Some students are taking action by fundraising for mental health awareness. Juniors Ava Smith and Lilli Vaziri worked together to organize a walk fundraiser last Saturday.

“I am organizing a ‘Light in the Darkness’ walk with my friend, Lilli. We are going to hold our own walk for the Greenwood community at the high school on October 22nd. We are also going to keep raising money throughout the school year for mental health awareness and slowly making it more known,” Smith said.

Suicide is a steadily rising issue, especially in teens.

“Suicide prevention is important because it is the second leading cause of death for young adults, which is why it is important to show people that they matter in this world. I have learned to be a shoulder to lean on and to be there for students and to occasionally go out of my way to check up on them,” junior Alyssa Hamm said.

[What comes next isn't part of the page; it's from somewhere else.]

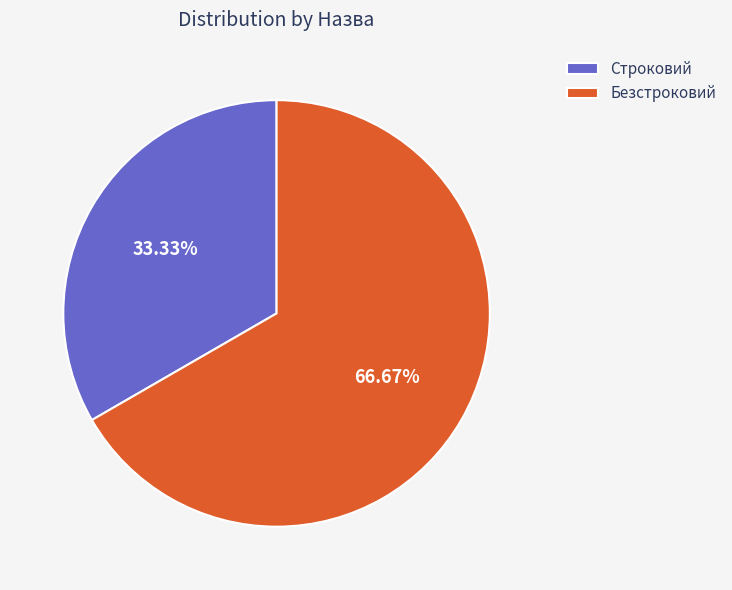

To the nearest percent, what is the difference between the largest and smallest slice percentages?

33%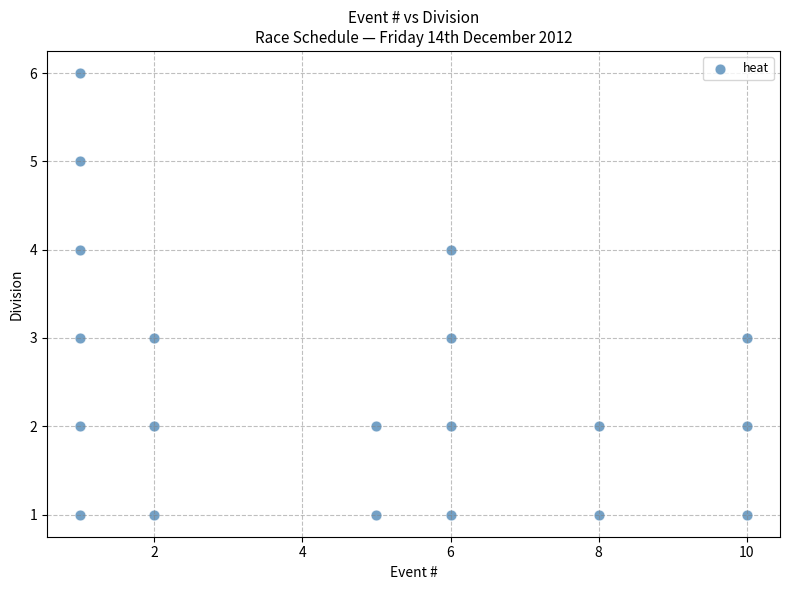

What is the range of Y values (max minus min)?

5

Since suicide is sometimes a difficult topic to discuss, actions often speak louder than words.

“I believe this movement makes people not feel so alone with their own mental health problems and brings them hope. I would say the main thing anyone can do is just be supportive and bring awareness. You cannot force somebody to talk about things they do not want to talk about it. You just have to be there as a supportive friend and let them know you genuinely care for them, and let them know they deserve to live,” Smith said.

Regardless of the size of the movement, “Tomorrow Needs You” has immense value.

“Tomorrow Needs You’ movement is a great way for people to help out with mental health who need it, and it shows that everyone belongs somewhere. I hope it has helped out people who have not been in the right mindset, and even if has not helped anyone yet, hopefully, it helps at least one person because if it does that means the bracelets worked. I have seen so many people passing out the bracelets, being there for people, and just being willing to help spread awareness,” sophomore Josh Carroll said.

Many people know someone who was lost to suicide or someone struggling with suicidal thoughts.

“I think suicide prevention is super important because we all either are that person that is suicidal or know that person that is suicidal, and I know that I would be absolutely broken if one of my friends was the next to give their life to suicide. I have learned these past couple months that more than anything people just need to know that someone is there for them, someone loves them, and even that much can save their lives,” Young said.

Sometimes behind the happiest smiles are the most broken of people.

“I always check up on people. Even if they seem like the happiest person in the world, I check up on them. I make sure people are doing okay; if they are not, I will take every step I need to help them. Helping students with mental health can be as little as asking ‘How are you?’ constantly to being there for them even when they do not need you. Sometimes by staying in someone’s life, it will save them and you do not even know it,” Davis said.

Bringing about suicide prevention awareness is imperative to be a year-round matter, as those struggling with mental health do not struggle only during the month of September. By taking action past September and continuing to show support to others, change can be on the horizon.

“We plan to bring suicide prevention past September by continuing to pass out the bracelets and wear them to remind people how loved they are. We plan to continue talking about the seriousness of suicide. I have seen a big impact on students lives from even students not from Community Church of Greenwood passing them out to their friends and wearing them to even posting on their Instagrams about how much tomorrow needs them,” Chatham said.